Erro com os cartazes não faz Bloco recuar na eutanásia
Ponto final no assunto. Catarina Martins assumiu ontem o "erro" da divulgação dos cartazes com imagens de Cristo e a frase "Jesus também tinha dois pais" e quer votar o incidente ao esquecimento. Já fontes bloquistas notam que o episódio não terá mais repercussões e de forma alguma condicionará o partido noutros temas da chamada agenda fraturante, em particular na legalização da eutanásia.
Vamos por partes. A porta-voz do BE deu por encerrada a polémica dizendo, à margem do Congresso da CGTP, em Almada, que o intuito do partido com a campanha para celebrar a aprovação da adoção de crianças por casais do mesmo sexo visava "assinalar uma conquista muito importante" e que o cartaz foi inspirado num slogan do movimento internacional cristão pela igualdade.
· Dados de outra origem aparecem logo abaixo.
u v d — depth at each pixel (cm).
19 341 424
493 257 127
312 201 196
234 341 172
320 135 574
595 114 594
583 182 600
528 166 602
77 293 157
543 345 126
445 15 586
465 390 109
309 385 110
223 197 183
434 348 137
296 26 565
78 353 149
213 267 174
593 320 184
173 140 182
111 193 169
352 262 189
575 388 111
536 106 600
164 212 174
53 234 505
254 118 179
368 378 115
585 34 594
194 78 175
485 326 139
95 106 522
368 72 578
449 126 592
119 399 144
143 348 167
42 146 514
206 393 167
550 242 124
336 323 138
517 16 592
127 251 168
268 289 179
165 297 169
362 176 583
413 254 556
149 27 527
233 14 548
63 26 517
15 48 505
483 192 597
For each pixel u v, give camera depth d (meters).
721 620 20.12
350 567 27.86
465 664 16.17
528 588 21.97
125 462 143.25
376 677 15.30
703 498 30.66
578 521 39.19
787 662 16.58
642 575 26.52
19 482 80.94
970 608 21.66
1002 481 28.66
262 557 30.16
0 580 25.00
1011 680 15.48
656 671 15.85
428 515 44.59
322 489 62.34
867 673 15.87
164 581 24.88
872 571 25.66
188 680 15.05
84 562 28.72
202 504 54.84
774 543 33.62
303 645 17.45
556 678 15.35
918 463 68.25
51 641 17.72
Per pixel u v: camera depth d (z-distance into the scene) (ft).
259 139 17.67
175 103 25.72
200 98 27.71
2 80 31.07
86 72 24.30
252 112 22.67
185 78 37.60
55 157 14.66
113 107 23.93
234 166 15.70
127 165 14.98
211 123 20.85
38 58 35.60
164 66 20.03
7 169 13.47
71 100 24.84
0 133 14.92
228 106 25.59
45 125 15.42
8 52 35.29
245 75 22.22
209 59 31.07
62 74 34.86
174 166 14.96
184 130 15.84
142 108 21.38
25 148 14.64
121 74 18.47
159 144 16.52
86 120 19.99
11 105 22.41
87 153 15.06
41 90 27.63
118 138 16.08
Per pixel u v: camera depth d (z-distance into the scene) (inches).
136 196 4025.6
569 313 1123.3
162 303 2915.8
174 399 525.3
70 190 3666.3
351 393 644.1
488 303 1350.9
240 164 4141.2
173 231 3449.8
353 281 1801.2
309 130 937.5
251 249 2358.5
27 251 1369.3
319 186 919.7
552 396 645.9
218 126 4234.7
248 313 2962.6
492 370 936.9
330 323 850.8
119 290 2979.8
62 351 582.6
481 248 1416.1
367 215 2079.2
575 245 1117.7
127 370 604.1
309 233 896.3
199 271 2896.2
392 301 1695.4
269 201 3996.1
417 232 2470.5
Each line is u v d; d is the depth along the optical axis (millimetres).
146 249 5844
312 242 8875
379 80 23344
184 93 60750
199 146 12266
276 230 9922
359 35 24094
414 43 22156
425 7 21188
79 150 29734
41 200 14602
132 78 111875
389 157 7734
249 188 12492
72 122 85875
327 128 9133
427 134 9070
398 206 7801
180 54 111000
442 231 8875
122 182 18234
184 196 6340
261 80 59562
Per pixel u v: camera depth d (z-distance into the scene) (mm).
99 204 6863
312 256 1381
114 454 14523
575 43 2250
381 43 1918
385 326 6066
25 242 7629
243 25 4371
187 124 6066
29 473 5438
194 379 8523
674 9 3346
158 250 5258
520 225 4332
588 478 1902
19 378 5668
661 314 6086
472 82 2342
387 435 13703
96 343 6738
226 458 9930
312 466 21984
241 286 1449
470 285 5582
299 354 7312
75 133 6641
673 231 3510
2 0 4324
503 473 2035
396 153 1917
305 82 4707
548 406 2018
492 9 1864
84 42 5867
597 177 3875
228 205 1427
E assumiu a falha, tal como a eurodeputada Marisa Matias e o fundador do Bloco Francisco Louçã tinham feito na véspera. "Não foi compreendido e, como não foi compreendido, é um erro", afirmou Catarina, apesar de notar: "Aprende-se, vive-se. As imagens passam, as conquistas pela igualdade, essas, ficam com certeza."
Questionada pelos jornalistas sobre se a imagem tinha tido o seu aval, Catarina confirmou aquilo que o DN ontem escrevera: "Tudo o que passa pelo BE passa naturalmente pela direção do BE e por mim, como é normal."
O assunto dos cartazes, como não poderia deixar de ser, foi falado na reunião de ontem da Comissão Política do BE. En passant, é certo, mas gerando um amplo consenso: a imagem foi um "equívoco" e um "tiro no pé", que em campanha eleitoral poderia ter feito mossa. Lá diz a regra que "uma vez na net, para sempre na net" e quanto a isso nada há a fazer, mas vozes bloquistas ouvidas pelo DN garantem que não a voltarão a utilizar.
Em todo o caso, garantem que o sucedido não vai beliscar as pretensões do partido quanto à legalização da morte assistida, sobre a qual já está anunciada uma proposta do BE.
Não condicionará o calendário, garantem os mesmos interlocutores - antes da aprovação do Orçamento do Estado em votação final global não haverá qualquer iniciativa, nem fragilizarão o argumentário do BE - que depressa se aproximou do manifesto (convertido em petição) "Direito a morrer com dignidade". O ex-coordenador do Bloco João Semedo, subscritor do documento que reúne 112 personalidades de diversas áreas, reconhece, no entanto, que poderá haver contaminação do debate.
"Da parte do sim julgo que não, mas da parte do não é provável que usem isso para dividir e criar algum mal-estar no movimento com aqueles que são católicos, quer para argumentar na base de que se trata de mais uma agressão aos valores do catolicismo e da Igreja Católica por gente que nem Jesus respeita. É provável que os setores mais conservadores vão por aí", nota. Contudo, deixa o aviso: "Não vão longe."
Já Laura Ferreira dos Santos, uma das fundadoras do movimento "Direito a morrer com dignidade", menoriza o caso dos cartazes e lança um apelo. Espero que os portugueses saibam distinguir as questões. "Uma coisa é uma situação de mau gosto da parte de alguns - também não podemos responsabilizar todo o Bloco pelo que foi feito - com o que verdadeiramente está em causa."
Sobre a aproximação do BE, é cautelosa, mas abre as portas a que mais forças se juntem: "É óbvio que também precisamos de apoio dos representantes dos portugueses, os deputados, para levarem esta iniciativa para a frente. Seja o Bloco seja outro qualquer. Todos os partidos que se associarem a este manifesto serão sempre bem-vindos."
No entanto, pede muita ponderação e que a discussão seja travada "sem pressas". "Que se avance, mas com prudência, com as devidas cautelas e com as audições necessárias", observa.
Petição conta com sete mil
Como se não bastassem as críticas do PSD, do CDS, da Conferência Episcopal, do cardeal-patriarca de Lisboa e até de movimentos LGBT, na internet está também a crescer a ritmo acelerado uma petição para "retirada dos cartazes blasfemos e ofensivos".
Os 6677 subscritores (à hora de fecho desta edição) dirigem-se especificamente a Catarina Martins e explicam que não aceitam "que se use a imagem do Sagrado Coração de Jesus para afrontar as suas convicções mais profundas".
Assim, pedem que o BE se retrate "publicamente pela mensagem e pelos objetivos da campanha" e socorrem-se do Código Penal para defenderem a intervenção do provedor de Justiça. Seja como for, quanto aos cartazes, o efeito será nulo - não existem.